Loitering and Prowling
Loitering and Prowling. Charged with a crime? Call Smith & Eulo Law Firm. (407) 930-8912.
- What is the crime of loitering and prowling? The crime of loitering and prowling is the crime that says, “we know you were up to no good but we don’t really know what you were doing.” If you are arrested and charged under the loitering and prowling statutes, you have a lot of strong defenses to your case, simply because of the inefficiencies in the legislature’s and the court’s requirements to prove the offense.
- Elements of Loitering and Prowling: In order to prove loitering and prowling, the state is required to show two things. Per G.G. v. State, 903 So.2d 1031 (Fla 4th DCA 2005): “(1) That the arresting officer observed the Defendant loitering and prowling in a manner not usual for law-abiding citizens….(2) The second element requires the arresting officer to articulate specific facts which, when ‘taken together with rational inferences from those facts, reasonably warrant a finding that a breach of the peace if imminent or the public safety is threatened.’ Circumstances to be considered in determining whether a breach of the peace is imminent or public safety is threatened are whether the person takes flight, refuses to identify himself, or attempts to conceal himself or an object.
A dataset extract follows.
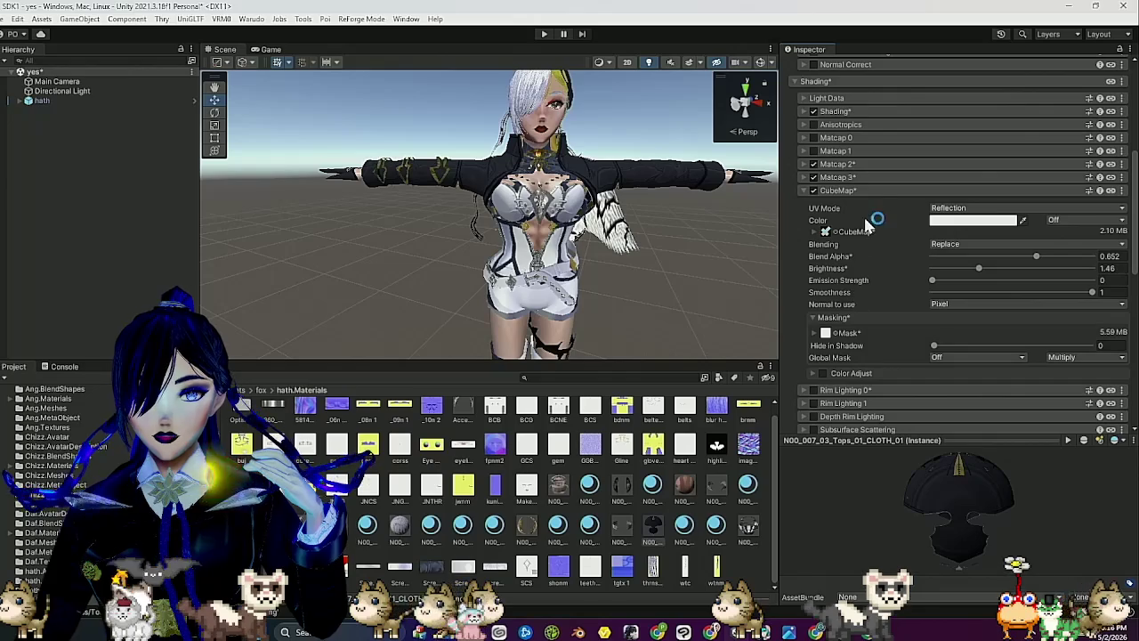
{"action": "left_click", "coordinate": [849, 178]}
- Case Study on Loitering and Prowling: In G.G. v. State the Defendant was a juvenile. An officer observed the Defendant holding a brick, walking from behind a shopping plaza at 3:45AM in the morning. Upon noticing the cop car, the Defendant ran for roughly 10-15 seconds. The Officer gave chase and caught them. Once they were caught, the juveniles stopped. The Officer asked for the juveniles names and the juveniles replied with false names. The juveniles then later told the officer the truth, revealing their correct names. The 4th District Court of Appeals stated that this was insufficient evidence to establish loitering and prowling. The 4th DCA went on to quote several cases where the evidence of loitering and prowling was sufficient, stating that where the facts actually show incipient behavior (in other words, the beginning of a crime), that’s when you have loitering and prowling. Court went on to say that two kids running and holding a brick at 3:45 AM would definitely give rise to an alarm and quite suspicious. But it’s not enough evidence to establish the beginning of a crime. Therefore, the facts were insufficient and the Defendant should have been found not guilty.